Estimating the Decoding Failure Rate of Binary Regular Codes Using Iterative Decoding

Providing closed-form estimates of the decoding failure rate of iterative decoders for low- and moderate-density binary parity-check codes has attracted significant interest in the research community. Recently, interest in this topic has increased due to the use of iterative decoders in post-quantum cryptosystems, where the desired decoding failure rates (DFRs) are less than or equal to $2^{-128}$ and impossible to estimate via Monte Carlo simulations. We propose a new technique that provides accurate DFR estimates for a two-iteration (parallel) bit-flipping decoder that can be used for cryptographic purposes. We estimate the bit-flipping probabilities at the second decoder iteration and the syndrome weight distribution before and after the first iteration as a function of the code parameters and error weight. We validate our results numerically by comparing the modelled and simulated syndrome weights, the incorrectly guessed error bit distribution at the end of the first iteration, and the DFR after two iterations in both the floor and waterfall regimes.

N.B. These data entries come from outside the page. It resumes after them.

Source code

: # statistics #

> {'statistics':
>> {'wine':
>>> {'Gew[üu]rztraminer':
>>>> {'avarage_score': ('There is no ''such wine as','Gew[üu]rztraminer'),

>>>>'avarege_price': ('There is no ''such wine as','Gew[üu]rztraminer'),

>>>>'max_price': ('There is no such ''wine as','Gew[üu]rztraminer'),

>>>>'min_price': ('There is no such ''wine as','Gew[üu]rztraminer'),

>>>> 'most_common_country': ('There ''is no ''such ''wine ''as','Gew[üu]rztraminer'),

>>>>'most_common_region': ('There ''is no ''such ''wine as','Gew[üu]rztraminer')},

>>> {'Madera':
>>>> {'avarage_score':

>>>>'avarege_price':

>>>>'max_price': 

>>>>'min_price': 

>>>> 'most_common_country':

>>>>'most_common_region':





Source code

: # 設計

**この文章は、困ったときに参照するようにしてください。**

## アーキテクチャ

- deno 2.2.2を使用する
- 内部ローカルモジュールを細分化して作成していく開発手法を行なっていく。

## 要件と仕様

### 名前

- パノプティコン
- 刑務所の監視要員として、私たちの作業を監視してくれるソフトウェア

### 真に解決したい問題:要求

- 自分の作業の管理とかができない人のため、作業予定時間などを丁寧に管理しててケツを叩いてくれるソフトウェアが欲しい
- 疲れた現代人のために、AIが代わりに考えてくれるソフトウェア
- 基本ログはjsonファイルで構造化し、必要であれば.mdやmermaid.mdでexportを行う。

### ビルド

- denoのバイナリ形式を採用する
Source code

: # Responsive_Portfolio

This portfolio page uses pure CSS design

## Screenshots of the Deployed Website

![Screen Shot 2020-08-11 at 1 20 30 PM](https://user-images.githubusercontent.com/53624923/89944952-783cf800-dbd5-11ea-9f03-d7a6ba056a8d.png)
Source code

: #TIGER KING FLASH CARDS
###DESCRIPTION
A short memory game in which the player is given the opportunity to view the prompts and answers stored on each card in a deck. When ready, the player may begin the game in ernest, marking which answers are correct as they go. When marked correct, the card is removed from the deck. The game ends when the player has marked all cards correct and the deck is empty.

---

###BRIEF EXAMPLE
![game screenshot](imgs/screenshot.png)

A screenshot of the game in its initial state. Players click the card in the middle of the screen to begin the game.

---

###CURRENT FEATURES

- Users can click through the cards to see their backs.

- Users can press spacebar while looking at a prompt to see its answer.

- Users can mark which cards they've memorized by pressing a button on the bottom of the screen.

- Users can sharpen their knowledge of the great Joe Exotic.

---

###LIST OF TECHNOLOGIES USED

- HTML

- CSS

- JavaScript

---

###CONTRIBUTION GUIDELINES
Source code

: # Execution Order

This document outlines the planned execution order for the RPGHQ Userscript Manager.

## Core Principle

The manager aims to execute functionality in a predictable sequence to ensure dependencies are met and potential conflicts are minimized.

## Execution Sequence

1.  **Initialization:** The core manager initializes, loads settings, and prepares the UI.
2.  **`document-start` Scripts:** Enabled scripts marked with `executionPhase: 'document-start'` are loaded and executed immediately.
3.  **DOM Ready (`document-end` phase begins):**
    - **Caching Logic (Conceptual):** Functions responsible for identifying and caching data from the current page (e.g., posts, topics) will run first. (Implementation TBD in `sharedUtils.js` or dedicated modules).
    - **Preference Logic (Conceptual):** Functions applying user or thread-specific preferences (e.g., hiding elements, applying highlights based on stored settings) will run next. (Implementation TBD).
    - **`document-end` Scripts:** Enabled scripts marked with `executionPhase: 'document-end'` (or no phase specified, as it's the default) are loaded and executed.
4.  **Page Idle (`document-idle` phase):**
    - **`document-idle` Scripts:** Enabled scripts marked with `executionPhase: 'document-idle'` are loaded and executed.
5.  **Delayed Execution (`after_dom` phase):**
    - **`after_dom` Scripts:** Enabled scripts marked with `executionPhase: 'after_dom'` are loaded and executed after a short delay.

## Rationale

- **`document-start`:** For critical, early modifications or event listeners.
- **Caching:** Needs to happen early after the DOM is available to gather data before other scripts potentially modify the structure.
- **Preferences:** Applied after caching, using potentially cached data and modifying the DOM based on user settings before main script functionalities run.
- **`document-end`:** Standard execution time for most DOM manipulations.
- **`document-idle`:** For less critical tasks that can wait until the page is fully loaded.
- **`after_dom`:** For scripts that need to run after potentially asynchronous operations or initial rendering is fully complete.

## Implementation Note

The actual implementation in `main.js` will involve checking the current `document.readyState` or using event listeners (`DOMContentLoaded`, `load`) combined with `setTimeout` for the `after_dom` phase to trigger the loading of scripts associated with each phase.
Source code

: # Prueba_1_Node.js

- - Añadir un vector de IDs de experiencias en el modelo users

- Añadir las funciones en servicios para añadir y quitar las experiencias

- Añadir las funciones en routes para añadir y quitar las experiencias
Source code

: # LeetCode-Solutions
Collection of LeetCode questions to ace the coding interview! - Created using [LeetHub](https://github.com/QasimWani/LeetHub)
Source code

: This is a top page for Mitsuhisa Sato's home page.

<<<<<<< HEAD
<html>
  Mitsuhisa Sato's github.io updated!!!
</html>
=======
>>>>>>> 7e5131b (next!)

Finally, we apply our method to estimate the DFR of the LEDAcrypt cryptographic system, a post-quantum key encapsulation method that employs a two-iteration bit-flipping decoder. We show that the DFR estimate resulting from the chosen code parameters can be improved by a factor larger than $2^{70}$ with respect to previous estimation techniques, when $128$-bit security is required. This allows for a $20$% reduction in public key and ciphertext sizes at no security loss. We note that our results can be applied to the post-quantum cryptosystem known as Bit Flipping Key Encapsulation (BIKE) replacing the current ``BIKE-flip decoder'' with the two-iteration decoder and consequently endowing BIKE with the property of indistinguishability under an adaptive chosen-ciphertext attack (IND-CCA$2$), provably.